Description
after a thread on the audiogames.net forum regarding speech dispatcher not working, therefore user is left without a way to use their computer in graphical mode, I concluded that, regardless how good speech dispatcher may be from a unix philosophi standpoint, it's made of many moving parts, two many imho, any of which can bring the entire system down, simply by failing. In a world where speech is the only way for visually impaired people to use a computer therefore as critical as the GPU for sighted users, having it fail on us is simply inacceptable. Dear readers with some kind of sight, would you like your screen to go black simply because the shader cache was full for example? Also, graphics are integrated everywhere in the stack while speech isn't, but that's another discussion for another time. So then, as I'm sure you won't like that, why should we have to deal with it? I took this idea from screenreaders like nvda and fenrir for the tty, where there's a speech abstraction inside the sr itself, not speech dispatcher. Then, there are different backends facilitating speech, which eventually perhaps give back pcm wave data to the sr, which gets processed by some internal systems, for example direct interaction with pipewire. So, in this case, we would use a rust trait to abstract away the concrete implementation of the backend speech provider, then probably the sr would use Box<dyn SpeechProvider>
as the interface through which to deliver speech to the user. For now, this is the draft I want to propose for this, feel free to modify it and suggest improvements, as this one is probably here to stay after it'll be implemented
pub trait SpeechProvider: Sized {
type Configurator;
type Error;
type Buffer;
fn init_speaker(cfg: Self::Configurator) -> Result<Self, Self::Error>;
fn speak<T>(&self, text: T) -> Result<Self::Buffer, Self::Error>
where
T: AsRef<str>;
fn pause(&self) -> Result<(), Self::Error>;
fn stop(&self) -> Result<(), Self::Error>;
//configuration specific methods like set_volume, get_volume, set_pitch, etc are not required because the configurator is backend specific and will load values in the init method, this is ment to be called each time the configuration is supposed to change.
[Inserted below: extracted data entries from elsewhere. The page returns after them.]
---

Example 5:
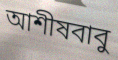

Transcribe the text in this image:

আশীষবাবুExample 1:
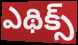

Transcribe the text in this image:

ఎథిక్స్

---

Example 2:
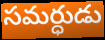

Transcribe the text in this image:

సమర్ధుడు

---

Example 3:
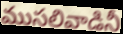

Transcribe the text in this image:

ముసలివాడినీ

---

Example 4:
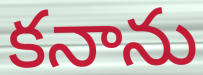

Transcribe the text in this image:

కనాను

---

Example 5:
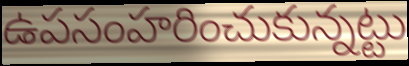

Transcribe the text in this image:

ఉపసంహరించుకున్నట్టు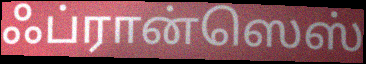
ஃப்ரான்ஸெஸ்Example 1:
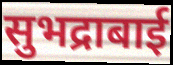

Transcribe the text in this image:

सुभद्राबाई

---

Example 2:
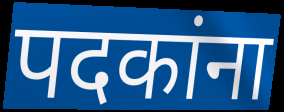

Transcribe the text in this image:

पदकांना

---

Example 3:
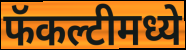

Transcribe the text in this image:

फॅकल्टीमध्ये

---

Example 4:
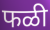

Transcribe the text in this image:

फळी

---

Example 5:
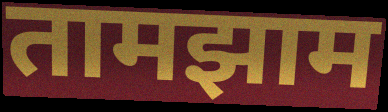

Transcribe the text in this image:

तामझामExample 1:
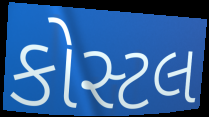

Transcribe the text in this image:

કોસ્ટલ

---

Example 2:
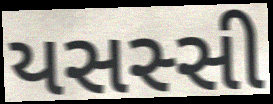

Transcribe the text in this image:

યસસ્સી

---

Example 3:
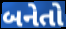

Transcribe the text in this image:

બનેતો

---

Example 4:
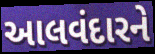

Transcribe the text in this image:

આલવંદારને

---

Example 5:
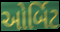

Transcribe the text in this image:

ઓર્બિટ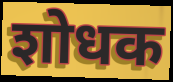
शोधकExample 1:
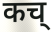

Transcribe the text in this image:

कच्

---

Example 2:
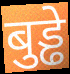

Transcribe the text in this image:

बुड्ढे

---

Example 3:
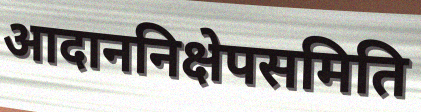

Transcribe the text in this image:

आदाननिक्षेपसमिति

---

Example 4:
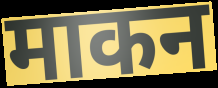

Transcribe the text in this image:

माकन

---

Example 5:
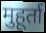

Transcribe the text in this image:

मुहूर्ता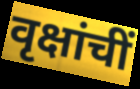
वृक्षांचींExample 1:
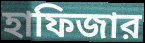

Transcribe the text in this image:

হাফিজার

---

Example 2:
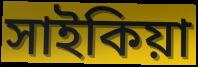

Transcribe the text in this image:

সাইকিয়া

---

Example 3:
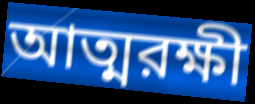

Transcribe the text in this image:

আত্মরক্ষী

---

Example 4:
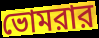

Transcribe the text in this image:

ভোমরার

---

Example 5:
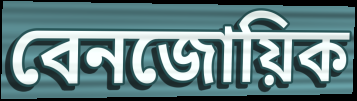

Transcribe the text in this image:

বেনজোয়িকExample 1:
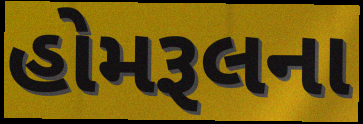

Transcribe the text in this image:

હોમરૂલના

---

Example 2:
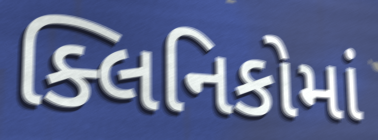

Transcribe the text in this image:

ક્લિનિકોમાં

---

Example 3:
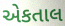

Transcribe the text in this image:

એકતાલ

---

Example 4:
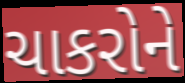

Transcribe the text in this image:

ચાકરોને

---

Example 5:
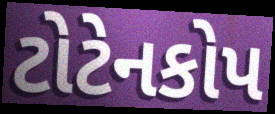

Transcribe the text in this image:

ટોટેનકોપ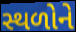
સ્થળોને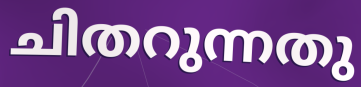
ചിതറുന്നതു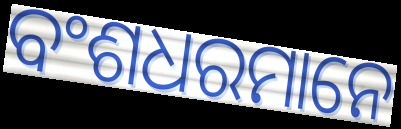
ବଂଶଧରମାନେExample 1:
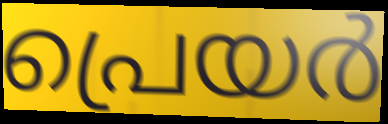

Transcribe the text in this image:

പ്രെയർ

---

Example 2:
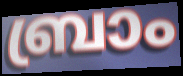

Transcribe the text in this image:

ബ്രാം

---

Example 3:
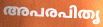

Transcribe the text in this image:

അപരപിതൃ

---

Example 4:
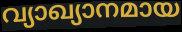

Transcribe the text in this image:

വ്യാഖ്യാനമായ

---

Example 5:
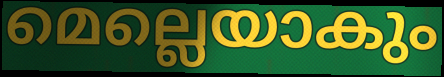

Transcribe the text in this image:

മെല്ലെയാകുംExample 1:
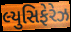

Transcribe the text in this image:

લ્યુસિફેરેઝ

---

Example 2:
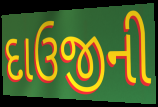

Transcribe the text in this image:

દાઉજીની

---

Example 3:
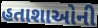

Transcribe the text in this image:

હતાશાઓની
fn reload_configuration(self, cfg: Self::Configurator) -> Result<Self, Self::Error>;
}
For now, here are a few things the current implementation doesn't explain:
- loading the right speech provider based on configuration and populating the middleware with it. Define mechanism that would fit inside rust's typesystem, such as enum dispatch and dynamic dispatch
- loading the right provider specific configuration
- where is that located?
- should it be standardised, or anywhere the config crate can find it?
- how are changes to it tracked?
- do we allow implementations to define their own format, or do we inforce toml everywhere?
- loading the right provider specific configuration
- buffer handling
- do we introduce synthizer now?
- how do we pass the buffer over? rust isn't a dynamically typed language, so how do we interract with the buffer type? Is an associated type even a good mechanism, given what we want to do?
- as to the functionality of the buffer itself, do we treat it like a vec, or do we make an additional buffer trait that has a method which returns an iterator of float values?
- or maybe we should implement pipewire access directly
- do we allow custom sample rates, or define a static one?